> **STATED GOAL 1**
In the rows below, reproduce word for word every line from the one containing "genus: Gaultheria" through the final line of the rows, with both of those lines included.

═══ TEXT BLOCK

With few exceptions, soldiers have been absent from Latin American political scene in the 21st century. That seemed to change in the final months of 2019.
Beginning in September, protests broke out in countries including Ecuador, Peru, Chile and Bolivia. As demonstrations grew violent, some of these countries’ presidents appeared in front of TV cameras with senior members of the armed forces in an effort to show they were in control. Peruvian President Martín Vizcarra posed with military leaders while denouncing the opposition-led Congress’ call for his resignation. Ecuadorian President Lenín Moreno and Chilean President Sebastián Piñera announced states of emergency while surrounded by uniformed military personnel. In Bolivia, military leadership “suggested” that President Evo Morales’ resign after he publicly urged the military to defend his administration from growing unrest. Morales resigned in early November.
In response to these events, as well as increased visibility of the military in Brazil, Venezuela and some Central American countries, several scholars and journalists were quick to declare a return of militarism in Latin America. Some even suggested militaries were acting in a way similar to the military-led authoritarian regimes of the Cold War era. But we do not believe that is the case, at least for now. Based on our interviews and research, Latin American militaries today are generally reluctant to plunge into the middle of contested domestic politics precisely because of their disastrous experiences in the not-so-distant past.
Instead, it seems that, amid a continent-wide crisis of democratic governance, civilian leaders are once again seeking legitimacy and strength from the armed forces — which polls show are among the most trusted institutions in numerous countries around the region. Presidents have also been eager to show they have full support from an institution that was in the past an agent of regime change. These actions are consistent with other moments since the region’s great wave of re-democratization in the 1980s in which civilian leaders have leaned on the armed forces in times of crisis. As such they do not seem to herald a return of generals to power — although they do raise long-unanswered questions about the proper role of militaries in Latin America, where they are most effective, and how they will act in the 21st century.

══════
═══ EXTRACTED DATA

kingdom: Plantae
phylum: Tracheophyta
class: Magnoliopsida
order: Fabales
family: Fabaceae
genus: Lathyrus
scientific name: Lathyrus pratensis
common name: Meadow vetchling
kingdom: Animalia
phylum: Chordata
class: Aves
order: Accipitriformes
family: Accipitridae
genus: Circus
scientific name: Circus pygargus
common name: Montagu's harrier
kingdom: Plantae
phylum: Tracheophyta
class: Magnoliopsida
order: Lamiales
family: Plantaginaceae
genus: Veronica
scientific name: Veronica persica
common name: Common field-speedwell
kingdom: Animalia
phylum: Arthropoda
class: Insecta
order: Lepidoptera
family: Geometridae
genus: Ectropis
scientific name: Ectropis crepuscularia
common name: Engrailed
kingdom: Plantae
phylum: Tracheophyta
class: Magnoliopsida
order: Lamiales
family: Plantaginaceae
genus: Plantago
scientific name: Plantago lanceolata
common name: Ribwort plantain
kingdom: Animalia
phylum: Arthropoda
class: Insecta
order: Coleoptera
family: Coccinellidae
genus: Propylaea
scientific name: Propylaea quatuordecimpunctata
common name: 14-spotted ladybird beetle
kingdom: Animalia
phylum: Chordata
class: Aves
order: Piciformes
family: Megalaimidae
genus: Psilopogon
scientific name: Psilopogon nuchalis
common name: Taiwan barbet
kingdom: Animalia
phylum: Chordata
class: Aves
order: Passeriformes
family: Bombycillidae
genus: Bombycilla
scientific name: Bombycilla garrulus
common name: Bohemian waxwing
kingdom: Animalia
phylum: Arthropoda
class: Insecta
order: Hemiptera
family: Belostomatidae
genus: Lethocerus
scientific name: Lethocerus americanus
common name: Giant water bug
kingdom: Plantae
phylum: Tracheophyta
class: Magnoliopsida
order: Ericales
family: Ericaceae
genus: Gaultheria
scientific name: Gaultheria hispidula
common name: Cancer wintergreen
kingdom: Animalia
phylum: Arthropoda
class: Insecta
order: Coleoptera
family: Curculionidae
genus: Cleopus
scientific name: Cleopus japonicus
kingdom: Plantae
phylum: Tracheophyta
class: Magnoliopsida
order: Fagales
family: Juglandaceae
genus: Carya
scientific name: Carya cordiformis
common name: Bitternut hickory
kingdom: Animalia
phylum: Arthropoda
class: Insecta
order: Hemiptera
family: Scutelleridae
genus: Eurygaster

══════

> **STATED GOAL 2**
Answer these questions from the passage on Latin American militaries above:
(a) In what month did the protests begin?
(b) Which president resigned in early November?
(c) In what decade did the region's great wave of re-democratization take place?

> **FULL ANSWER 1**
genus: Gaultheria
scientific name: Gaultheria hispidula
common name: Cancer wintergreen
kingdom: Animalia
phylum: Arthropoda
class: Insecta
order: Coleoptera
family: Curculionidae
genus: Cleopus
scientific name: Cleopus japonicus
kingdom: Plantae
phylum: Tracheophyta
class: Magnoliopsida
order: Fagales
family: Juglandaceae
genus: Carya
scientific name: Carya cordiformis
common name: Bitternut hickory
kingdom: Animalia
phylum: Arthropoda
class: Insecta
order: Hemiptera
family: Scutelleridae
genus: Eurygaster

> **FULL ANSWER 2**
(a) September
(b) Evo Morales, the president of Bolivia
(c) The 1980s